> Assignment:
Read through the data and report every line in which the word "가리키는" occurs.

(Stored data)
BEGIN

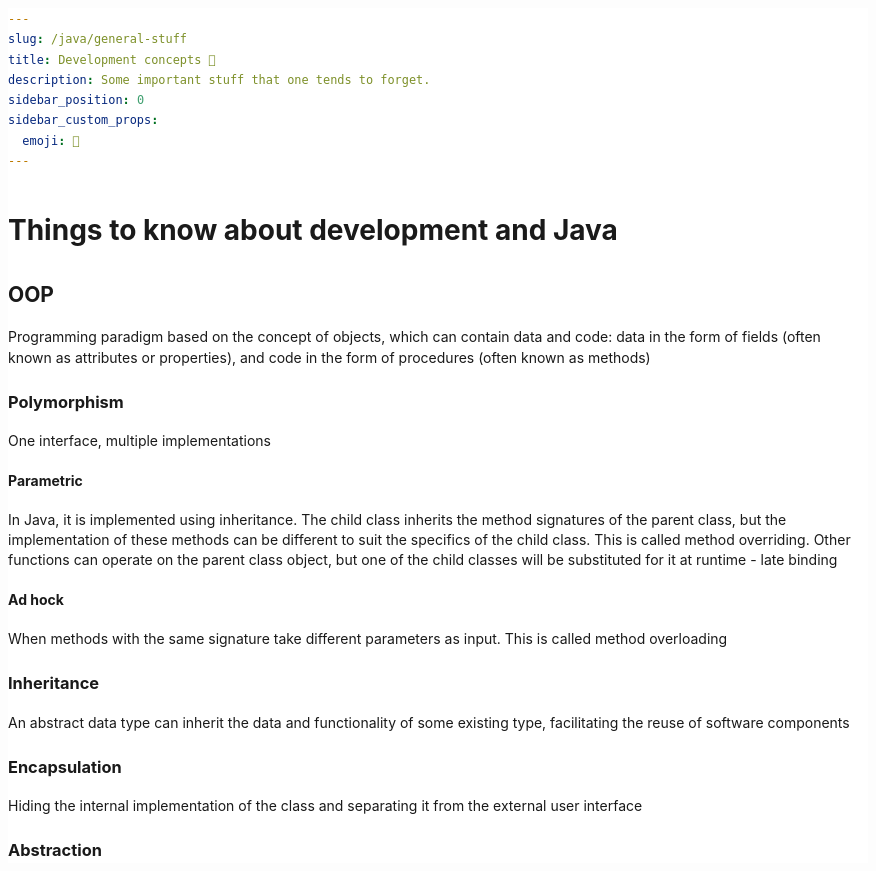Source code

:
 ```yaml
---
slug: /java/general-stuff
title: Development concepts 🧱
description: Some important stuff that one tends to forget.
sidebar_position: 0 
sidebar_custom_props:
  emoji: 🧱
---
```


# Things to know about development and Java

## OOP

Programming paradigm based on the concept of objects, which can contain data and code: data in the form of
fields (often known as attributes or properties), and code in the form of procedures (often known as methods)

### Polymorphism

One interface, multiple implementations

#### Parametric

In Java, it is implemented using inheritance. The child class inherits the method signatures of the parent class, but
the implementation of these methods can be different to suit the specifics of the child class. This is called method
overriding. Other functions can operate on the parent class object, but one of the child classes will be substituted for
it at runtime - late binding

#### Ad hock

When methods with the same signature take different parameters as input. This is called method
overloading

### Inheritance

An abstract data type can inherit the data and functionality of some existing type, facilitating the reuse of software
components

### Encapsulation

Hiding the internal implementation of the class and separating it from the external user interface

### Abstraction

END
BEGIN

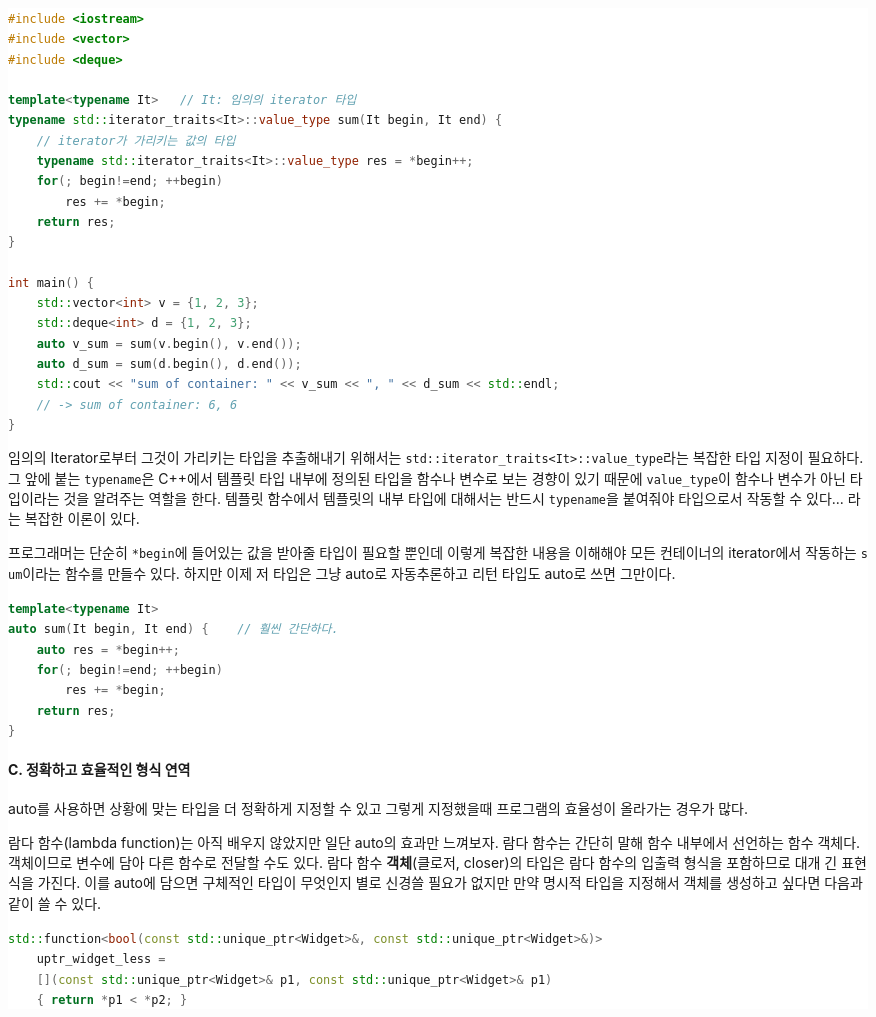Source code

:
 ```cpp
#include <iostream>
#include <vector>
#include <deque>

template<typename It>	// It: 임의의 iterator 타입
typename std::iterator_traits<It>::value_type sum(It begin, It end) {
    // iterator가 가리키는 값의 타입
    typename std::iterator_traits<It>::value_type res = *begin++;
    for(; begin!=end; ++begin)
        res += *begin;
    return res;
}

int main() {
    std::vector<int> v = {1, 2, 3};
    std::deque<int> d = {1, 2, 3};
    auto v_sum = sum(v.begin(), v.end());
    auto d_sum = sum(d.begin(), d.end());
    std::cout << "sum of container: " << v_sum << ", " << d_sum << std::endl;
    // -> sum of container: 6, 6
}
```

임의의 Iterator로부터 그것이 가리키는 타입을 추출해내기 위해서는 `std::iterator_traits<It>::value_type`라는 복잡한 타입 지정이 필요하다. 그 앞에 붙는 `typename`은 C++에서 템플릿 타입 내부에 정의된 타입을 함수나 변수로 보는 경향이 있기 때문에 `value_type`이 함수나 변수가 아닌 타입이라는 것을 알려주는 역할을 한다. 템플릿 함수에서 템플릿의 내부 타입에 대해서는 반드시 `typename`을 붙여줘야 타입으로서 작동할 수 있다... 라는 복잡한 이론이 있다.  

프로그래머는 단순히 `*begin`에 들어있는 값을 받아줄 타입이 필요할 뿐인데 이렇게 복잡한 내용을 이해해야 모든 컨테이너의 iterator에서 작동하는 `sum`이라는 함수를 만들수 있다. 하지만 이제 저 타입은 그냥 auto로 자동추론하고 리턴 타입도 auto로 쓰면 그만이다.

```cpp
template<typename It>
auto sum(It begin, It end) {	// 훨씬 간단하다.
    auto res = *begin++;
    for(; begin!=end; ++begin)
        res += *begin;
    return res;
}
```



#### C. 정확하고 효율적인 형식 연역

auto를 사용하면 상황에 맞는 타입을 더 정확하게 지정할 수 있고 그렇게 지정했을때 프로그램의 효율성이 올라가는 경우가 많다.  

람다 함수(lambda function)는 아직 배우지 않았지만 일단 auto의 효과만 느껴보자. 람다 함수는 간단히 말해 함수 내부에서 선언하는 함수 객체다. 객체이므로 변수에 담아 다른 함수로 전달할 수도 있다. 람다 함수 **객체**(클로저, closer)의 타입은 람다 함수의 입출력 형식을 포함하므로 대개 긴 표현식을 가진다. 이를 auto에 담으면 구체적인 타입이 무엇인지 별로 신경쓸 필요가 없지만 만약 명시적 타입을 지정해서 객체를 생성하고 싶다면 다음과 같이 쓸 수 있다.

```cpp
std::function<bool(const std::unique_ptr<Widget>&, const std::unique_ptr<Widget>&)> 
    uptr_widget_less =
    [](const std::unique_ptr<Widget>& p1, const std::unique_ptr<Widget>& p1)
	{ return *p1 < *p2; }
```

END

> Your response:
    // iterator가 가리키는 값의 타입
임의의 Iterator로부터 그것이 가리키는 타입을 추출해내기 위해서는 `std::iterator_traits<It>::value_type`라는 복잡한 타입 지정이 필요하다. 그 앞에 붙는 `typename`은 C++에서 템플릿 타입 내부에 정의된 타입을 함수나 변수로 보는 경향이 있기 때문에 `value_type`이 함수나 변수가 아닌 타입이라는 것을 알려주는 역할을 한다. 템플릿 함수에서 템플릿의 내부 타입에 대해서는 반드시 `typename`을 붙여줘야 타입으로서 작동할 수 있다... 라는 복잡한 이론이 있다.  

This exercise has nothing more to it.